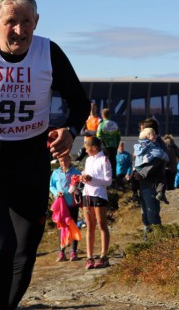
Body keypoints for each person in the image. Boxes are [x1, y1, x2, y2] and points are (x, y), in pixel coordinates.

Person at [0, 0, 90, 309]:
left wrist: (70, 130)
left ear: (37, 21)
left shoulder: (49, 52)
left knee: (25, 250)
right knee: (2, 244)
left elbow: (80, 102)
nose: (19, 31)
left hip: (29, 160)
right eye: (11, 22)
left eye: (26, 22)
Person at [128, 123, 168, 238]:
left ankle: (156, 240)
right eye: (151, 134)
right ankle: (149, 240)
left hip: (151, 185)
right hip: (142, 185)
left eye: (154, 133)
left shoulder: (157, 149)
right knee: (145, 215)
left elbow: (159, 163)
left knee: (151, 215)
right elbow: (136, 164)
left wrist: (141, 173)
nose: (154, 135)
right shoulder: (140, 148)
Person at [81, 137, 112, 270]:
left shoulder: (104, 160)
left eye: (87, 148)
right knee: (90, 226)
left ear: (94, 148)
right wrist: (82, 178)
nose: (86, 151)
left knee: (101, 224)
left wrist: (92, 179)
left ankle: (104, 256)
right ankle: (89, 257)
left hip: (99, 195)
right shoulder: (88, 160)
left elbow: (108, 181)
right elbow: (87, 177)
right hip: (87, 194)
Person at [49, 155, 82, 262]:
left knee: (73, 226)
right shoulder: (55, 173)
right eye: (61, 161)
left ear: (70, 159)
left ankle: (73, 251)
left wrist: (77, 189)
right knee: (62, 226)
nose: (64, 163)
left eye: (66, 160)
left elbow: (81, 186)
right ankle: (62, 251)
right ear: (59, 161)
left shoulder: (76, 172)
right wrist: (55, 192)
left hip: (72, 204)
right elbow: (51, 186)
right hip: (61, 204)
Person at [133, 127, 169, 202]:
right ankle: (161, 192)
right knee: (159, 162)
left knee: (161, 173)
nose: (155, 135)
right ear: (147, 136)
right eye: (153, 134)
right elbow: (160, 154)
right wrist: (166, 157)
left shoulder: (139, 145)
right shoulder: (150, 145)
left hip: (141, 167)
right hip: (145, 167)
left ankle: (135, 193)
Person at [96, 108, 121, 181]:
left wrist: (101, 145)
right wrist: (116, 145)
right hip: (114, 146)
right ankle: (114, 176)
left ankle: (105, 176)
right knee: (113, 161)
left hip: (105, 146)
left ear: (102, 115)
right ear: (109, 115)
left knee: (104, 161)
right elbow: (118, 136)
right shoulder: (115, 124)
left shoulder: (101, 124)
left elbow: (98, 136)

Exercise description: Write the lines out verbatim, from the one with "left elbow: (81, 186)" through the last line of the entries, and stop there.

Solution:
left elbow: (81, 186)
right ankle: (62, 251)
right ear: (59, 161)
left shoulder: (76, 172)
right wrist: (55, 192)
left hip: (72, 204)
right elbow: (51, 186)
right hip: (61, 204)
Person at [133, 127, 169, 202]:
right ankle: (161, 192)
right knee: (159, 162)
left knee: (161, 173)
nose: (155, 135)
right ear: (147, 136)
right eye: (153, 134)
right elbow: (160, 154)
right wrist: (166, 157)
left shoulder: (139, 145)
right shoulder: (150, 145)
left hip: (141, 167)
right hip: (145, 167)
left ankle: (135, 193)
Person at [96, 108, 121, 181]:
left wrist: (101, 145)
right wrist: (116, 145)
right hip: (114, 146)
right ankle: (114, 176)
left ankle: (105, 176)
right knee: (113, 161)
left hip: (105, 146)
left ear: (102, 115)
right ear: (109, 115)
left knee: (104, 161)
right elbow: (118, 136)
right shoulder: (115, 124)
left shoulder: (101, 124)
left elbow: (98, 136)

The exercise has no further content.